Bueno, supongo que tendré que retomar mi investigación después.
***
La camioneta de Matías llega exactamente diez minutos después de nuestra conversación, y en total vamos siete personas a bordo: el conductor elegido, una pareja, Matías, una chica con la que salimos frecuentemente los fines de semana, Catalina y yo. Antes de llegar a nuestro destino, nos detenemos en una estación de gasolina, y Matías y yo nos bajamos para comprar refrescos, y snacks para el camino.
—Catalina está entusiasmada contigo, ¿crees que hoy sea su noche? —, me pregunta Matías, mientras hacemos fila para pagar en la caja.

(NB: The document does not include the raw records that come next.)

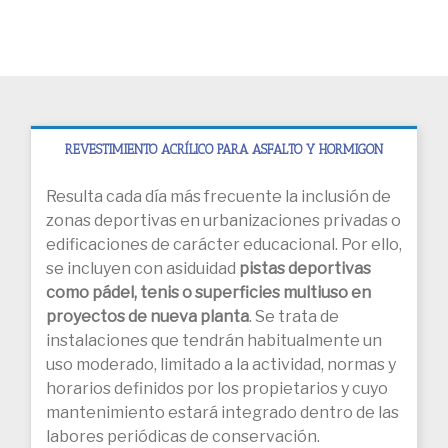
REVESTIMIENTO ACRÍLICO PARA ASFALTO Y HORMIGON
Resulta cada día más frecuente la inclusión de
zonas deportivas en urbanizaciones privadas o
edificaciones de carácter educacional. Por ello,
se incluyen con asiduidad
pistas deportivas
como pádel, tenis o superficies multiuso en
proyectos de nueva planta
. Se trata de
instalaciones que tendrán habitualmente un
uso moderado, limitado a la actividad, normas y
horarios definidos por los propietarios y cuyo
mantenimiento estará integrado dentro de las
labores periódicas de conservación.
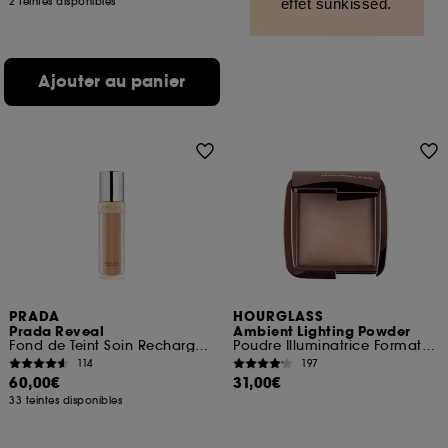
2 teintes disponibles
effet sunkissed.
Ajouter au panier
PRADA
HOURGLASS
Prada Reveal
Ambient Lighting Powder
Fond de Teint Soin Rechargeable Tenue 24h Fini Mat Naturel
Poudre Illuminatrice Format Voyage
114
197
60,00€
31,00€
33 teintes disponibles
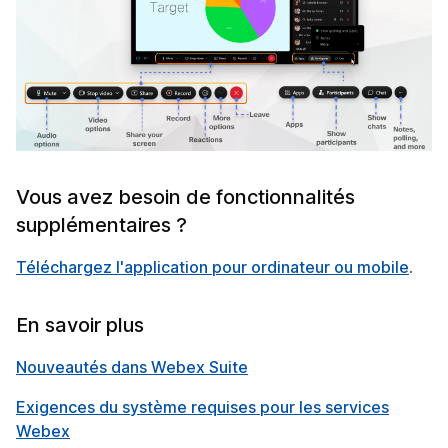
Vous avez besoin de fonctionnalités
supplémentaires ?
Téléchargez l'application pour ordinateur ou mobile
.
En savoir plus
Nouveautés dans Webex Suite
Exigences du système requises pour les services
Webex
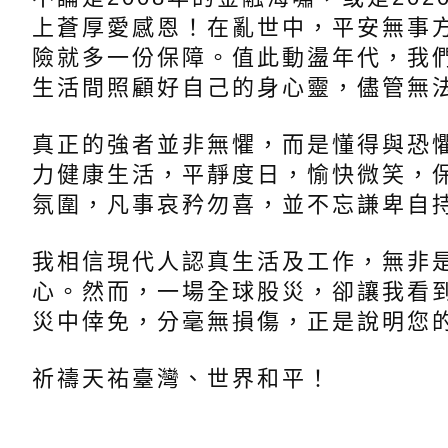
上蒼厚愛感恩！在亂世中，平安無事
險就多一份保障。值此動盪年代，我
生活間照顧好自己的身心靈，儘管無
真正的強者並非無懼，而是懂得與恐
力健康生活，平靜度日，愉快微笑，
氛圍，凡事哀矜勿喜，並不忘謙卑自
我相信現代人認真生活及工作，無非
心。然而，一場全球股災，卻讓我看
災中倖免，分毫無損傷，正是說明您
祈禱天祐臺灣、世界和平！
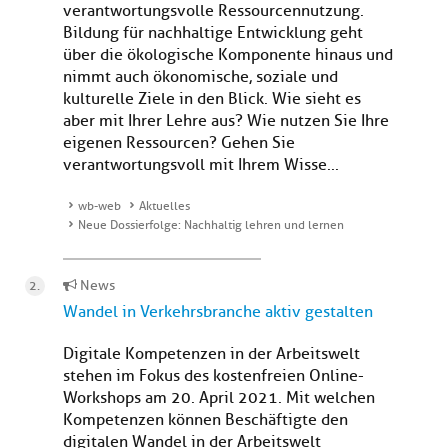
verantwortungsvolle Ressourcennutzung.
Bildung für nachhaltige Entwicklung geht
über die ökologische Komponente hinaus und
nimmt auch ökonomische, soziale und
kulturelle Ziele in den Blick. Wie sieht es
aber mit Ihrer Lehre aus? Wie nutzen Sie Ihre
eigenen Ressourcen? Gehen Sie
verantwortungsvoll mit Ihrem Wisse...
wb-web
Aktuelles
Neue Dossierfolge: Nachhaltig lehren und lernen
News
Wandel in Verkehrsbranche aktiv gestalten
Digitale Kompetenzen in der Arbeitswelt
stehen im Fokus des kostenfreien Online-
Workshops am 20. April 2021. Mit welchen
Kompetenzen können Beschäftigte den
digitalen Wandel in der Arbeitswelt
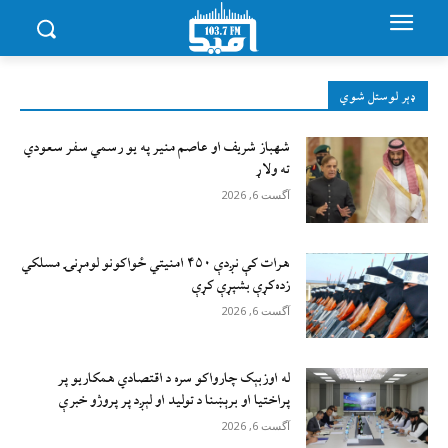
ډېر لوستل شوي
شهباز شریف او عاصم منیر په یو رسمي سفر سعودي
ته ولاړ
آگست 6, 2026
هرات کې نږدې ۴۵۰ امنيتي ځواکونو لومړنۍ مسلکي
زده‌کړې بشپړې کړې
آگست 6, 2026
له اوزبېک چارواکو سره د اقتصادي همکاریو پر
پراختیا او برېښنا د تولید او لېږد پر پروژو خبرې
آگست 6, 2026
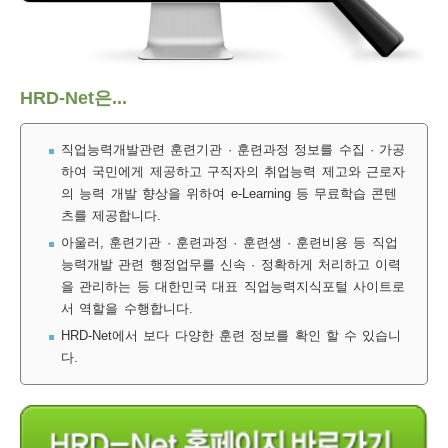
보
보
련
우
내
훈
HRD-Net은...
정
미
직업능력개발관련 훈련기관 · 훈련과정 정보를 수집 · 가공
하여 국민에게 제공하고 구직자의 취업능력 제고와 근로자
의 능력 개발 향상을 위하여 e-Learning 등 무료학습 콘텐
련
츠를 제공합니다.
보
아울러, 훈련기관 · 훈련과정 · 훈련생 · 훈련비용 등 직업
능력개발 관련 행정업무를 신속 · 정확하게 처리하고 이력
을 관리하는 등 대한민국 대표 직업능력지식포털 사이트로
서 역할을 수행합니다.
정
HRD-Net에서 보다 다양한 훈련 정보를 확인 할 수 있습니
다.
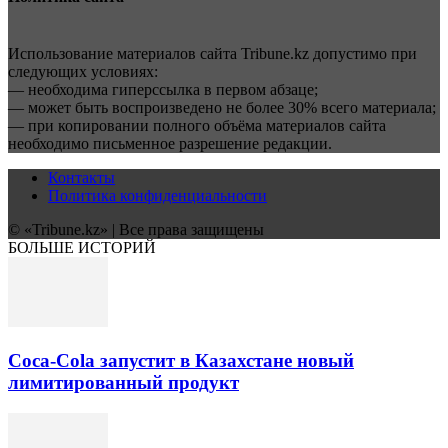
Использование материалов сайта Tribune.kz допустимо при
следующих условиях:
— необходима гиперссылка в первом абзаце;
— может быть воспроизведено не более 30% всего материала;
— при копировании полного объёма материалов сайта
необходимо письменное разрешение редакции.
Контакты
Политика конфиденциальности
© «Tribune.kz» | Все права защищены
БОЛЬШЕ ИСТОРИЙ
Coca-Cola запустит в Казахстане новый
лимитированный продукт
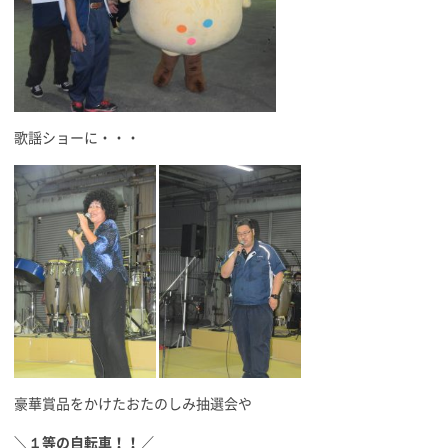
歌謡ショーに・・・
豪華賞品をかけたおたのしみ抽選会や
＼１等の自転車！！／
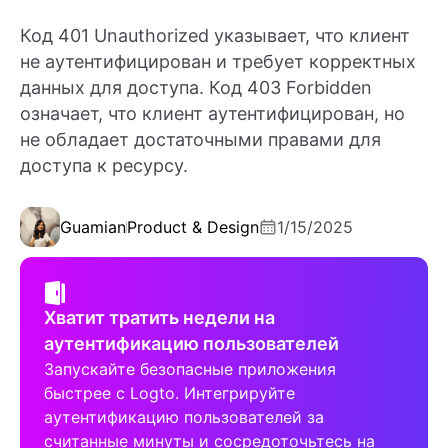
Код 401 Unauthorized указывает, что клиент
не аутентифицирован и требует корректных
данных для доступа. Код 403 Forbidden
означает, что клиент аутентифицирован, но
не обладает достаточными правами для
доступа к ресурсу.
Guamian
Product & Design
1/15/2025
Хватит тратить недели на
аутентификацию пользователей
Запускайте безопасные приложения
быстрее с Logto. Интегрируйте
аутентификацию пользователей за
считанные минуты и сосредоточьтесь на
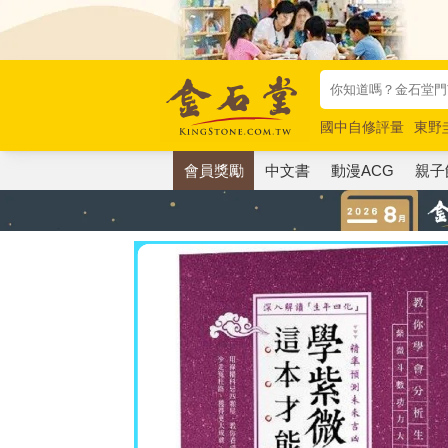
國中自修評量
東野
唯紅花綻放
奧德賽
會員獎勵
中文書
動漫ACG
親子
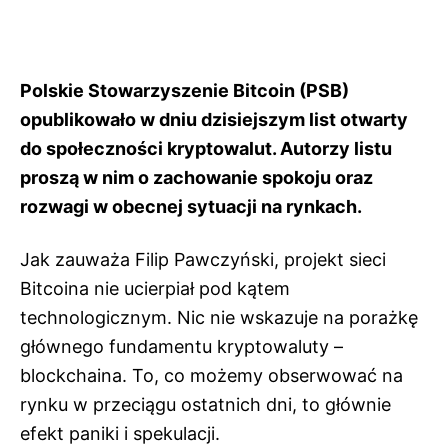
Polskie Stowarzyszenie Bitcoin (PSB)
opublikowało w dniu dzisiejszym list otwarty
do społeczności kryptowalut. Autorzy listu
proszą w nim o zachowanie spokoju oraz
rozwagi w obecnej sytuacji na rynkach.
Jak zauważa Filip Pawczyński, projekt sieci
Bitcoina nie ucierpiał pod kątem
technologicznym. Nic nie wskazuje na porażkę
głównego fundamentu kryptowaluty –
blockchaina. To, co możemy obserwować na
rynku w przeciągu ostatnich dni, to głównie
efekt paniki i spekulacji.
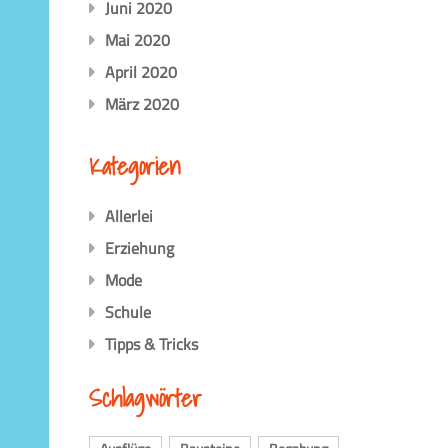
Juni 2020
Mai 2020
April 2020
März 2020
Kategorien
Allerlei
Erziehung
Mode
Schule
Tipps & Tricks
Schlagwörter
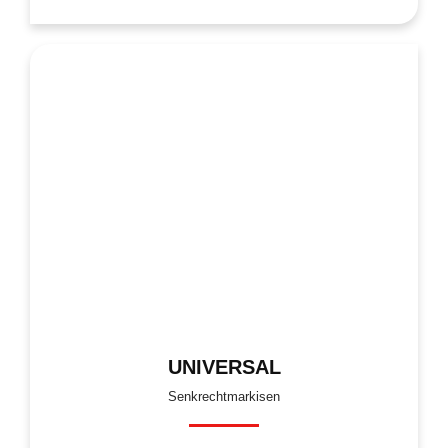
UNIVERSAL
Senkrechtmarkisen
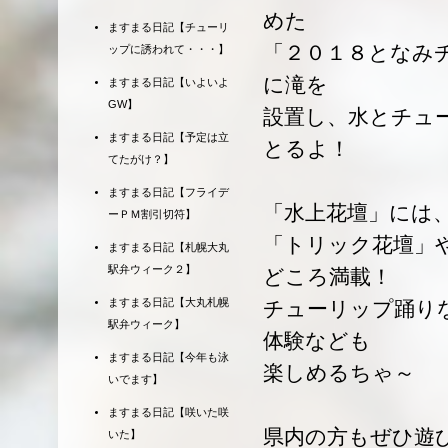
めた
ますまる日記【チューリ
「２０１８となみ
ップに誘われて・・・】
に滝を
ますまる日記【いよいよ
GW】
設置し、水とチュ
ますまる日記【予定は立
とるよ！
てたがけ？】
ますまる日記【フライデ
「水上花壇」には
ーＰＭ割引切符】
「トリック花壇」
ますまる日記【札幌大丸
駅弁ウィーク２】
どころ満載！
ますまる日記【大丸札幌
チューリップ踊り
駅弁ウィーク】
体験なども
ますまる日記【今年も泳
楽しめるちゃ～
いでます】
ますまる日記【咲いた咲
県内の方もぜひ遊
いた】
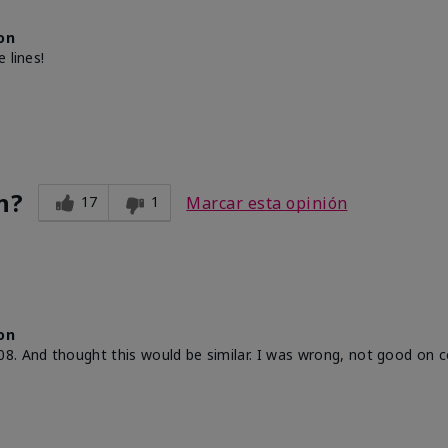
on
 lines!
n?
17
1
Marcar esta opinión
on
8. And thought this would be similar. I was wrong, not good on 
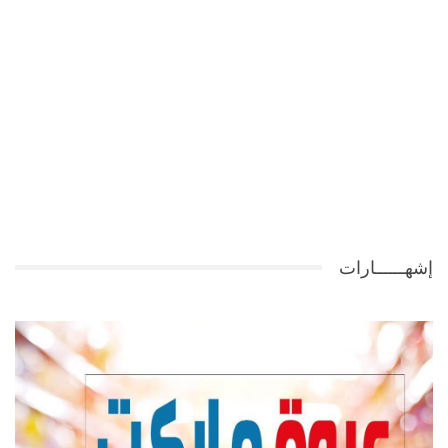
إشهــــــارات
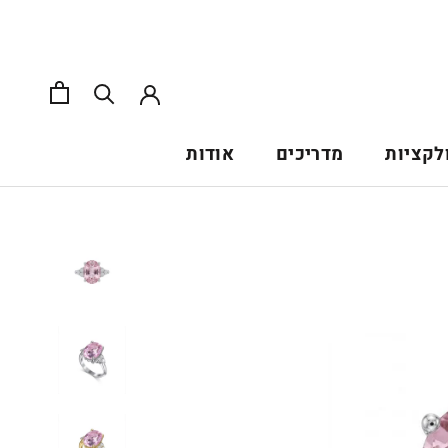
לקציות
מדריכים
אודות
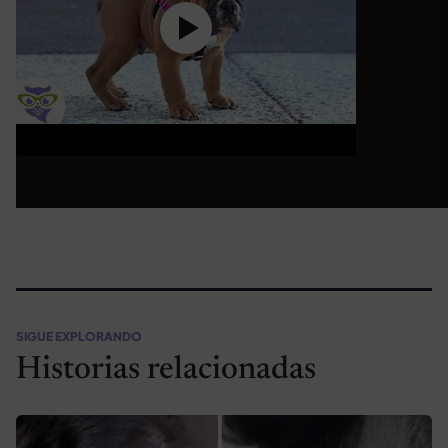
SIGUE EXPLORANDO
Historias relacionadas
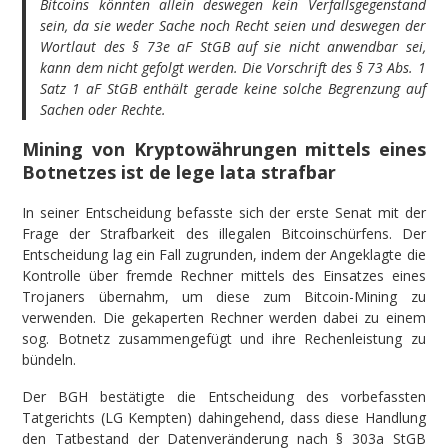
Bitcoins könnten allein deswegen kein Verfallsgegenstand
sein, da sie weder Sache noch Recht seien und deswegen der
Wortlaut des § 73e aF StGB auf sie nicht anwendbar sei,
kann dem nicht gefolgt werden. Die Vorschrift des § 73 Abs. 1
Satz 1 aF StGB enthält gerade keine solche Begrenzung auf
Sachen oder Rechte.
Mining von Kryptowährungen mittels eines
Botnetzes ist de lege lata strafbar
In seiner Entscheidung befasste sich der erste Senat mit der
Frage der Strafbarkeit des illegalen Bitcoinschürfens. Der
Entscheidung lag ein Fall zugrunden, indem der Angeklagte die
Kontrolle über fremde Rechner mittels des Einsatzes eines
Trojaners übernahm, um diese zum Bitcoin-Mining zu
verwenden. Die gekaperten Rechner werden dabei zu einem
sog. Botnetz zusammengefügt und ihre Rechenleistung zu
bündeln.
Der BGH bestätigte die Entscheidung des vorbefassten
Tatgerichts (LG Kempten) dahingehend, dass diese Handlung
den Tatbestand der Datenveränderung nach § 303a StGB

—Eso no lo dudes —respondo.
Llegamos al Club Nautic, y mientras caminamos rumbo a la tarima, rodeo a Catalina con mi brazo, y ella se recarga contra mi cuerpo; el asunto marcha bien. Nos sentamos en una sala lounge justo en frente del escenario, y Matías se dirige hacia el backstage para encontrarse con el resto de los integrantes, y realizar las últimas pruebas de sonido.
Un mesero nos acaba de colocar una canasta de cervezas en la mitad de la mesa. Le extiendo una a Catalina, y ella la recibe, sonriendo con coquetería. Tiene el cabello rojizo, hasta la cintura, y su nariz y sus mejillas están cubiertas de adorables pecas. Tiene un tatuaje de mandala en la parte baja de la espalda, que hoy se aprecia por completo gracias a su blusa escotada.
—¿Con quién vives? —le pregunto para iniciar la conversación, aunque Matías ya me había contado que vive con otra de las chicas del grupo.
—Vivo con Vanessa en un apartamento cerca de la avenida del río, ¿y tú?
—Con mi abuela. Estoy a cargo de ella.